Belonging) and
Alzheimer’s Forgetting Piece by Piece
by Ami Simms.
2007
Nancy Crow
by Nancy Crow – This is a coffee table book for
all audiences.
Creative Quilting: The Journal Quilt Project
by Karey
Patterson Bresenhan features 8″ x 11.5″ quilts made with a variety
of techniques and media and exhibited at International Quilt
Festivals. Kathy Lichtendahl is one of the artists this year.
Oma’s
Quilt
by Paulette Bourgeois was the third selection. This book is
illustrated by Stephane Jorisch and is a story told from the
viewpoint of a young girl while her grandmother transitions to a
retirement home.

____________________

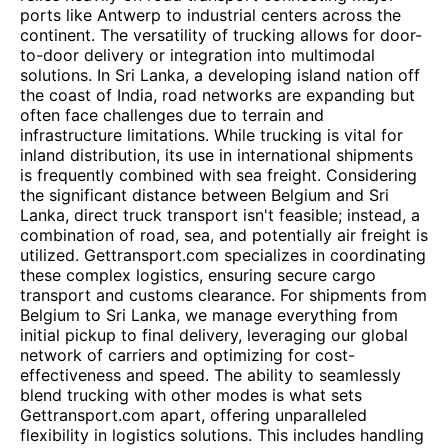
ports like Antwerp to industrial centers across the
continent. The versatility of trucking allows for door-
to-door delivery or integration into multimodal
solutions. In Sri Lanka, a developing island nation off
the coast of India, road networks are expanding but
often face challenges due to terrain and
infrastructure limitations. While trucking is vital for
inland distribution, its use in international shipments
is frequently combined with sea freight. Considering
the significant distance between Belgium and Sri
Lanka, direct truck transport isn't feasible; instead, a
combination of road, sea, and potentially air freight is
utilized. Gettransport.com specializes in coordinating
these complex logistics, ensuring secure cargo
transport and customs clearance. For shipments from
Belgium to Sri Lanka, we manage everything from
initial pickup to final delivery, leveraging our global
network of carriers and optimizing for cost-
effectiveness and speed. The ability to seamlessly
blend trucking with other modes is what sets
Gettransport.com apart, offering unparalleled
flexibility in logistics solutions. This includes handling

____________________

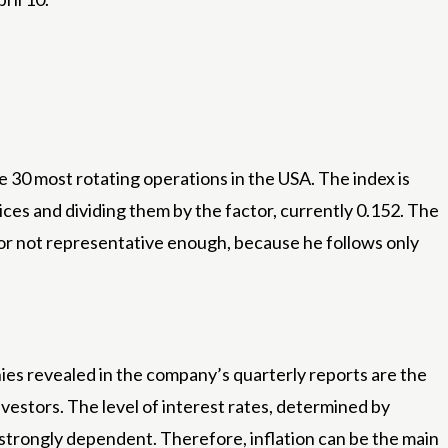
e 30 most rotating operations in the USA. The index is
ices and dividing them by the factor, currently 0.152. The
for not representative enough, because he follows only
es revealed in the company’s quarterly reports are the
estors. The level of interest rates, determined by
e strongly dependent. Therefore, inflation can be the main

____________________

### YOUR ASSIGNMENT
Can you transcribe, word for word, the lines from the one containing "ports like Antwerp" through the one containing "flexibility in logistics", including both, and nothing else?

### RESULT OF THIS TASK
ports like Antwerp to industrial centers across the
continent. The versatility of trucking allows for door-
to-door delivery or integration into multimodal
solutions. In Sri Lanka, a developing island nation off
the coast of India, road networks are expanding but
often face challenges due to terrain and
infrastructure limitations. While trucking is vital for
inland distribution, its use in international shipments
is frequently combined with sea freight. Considering
the significant distance between Belgium and Sri
Lanka, direct truck transport isn't feasible; instead, a
combination of road, sea, and potentially air freight is
utilized. Gettransport.com specializes in coordinating
these complex logistics, ensuring secure cargo
transport and customs clearance. For shipments from
Belgium to Sri Lanka, we manage everything from
initial pickup to final delivery, leveraging our global
network of carriers and optimizing for cost-
effectiveness and speed. The ability to seamlessly
blend trucking with other modes is what sets
Gettransport.com apart, offering unparalleled
flexibility in logistics solutions. This includes handling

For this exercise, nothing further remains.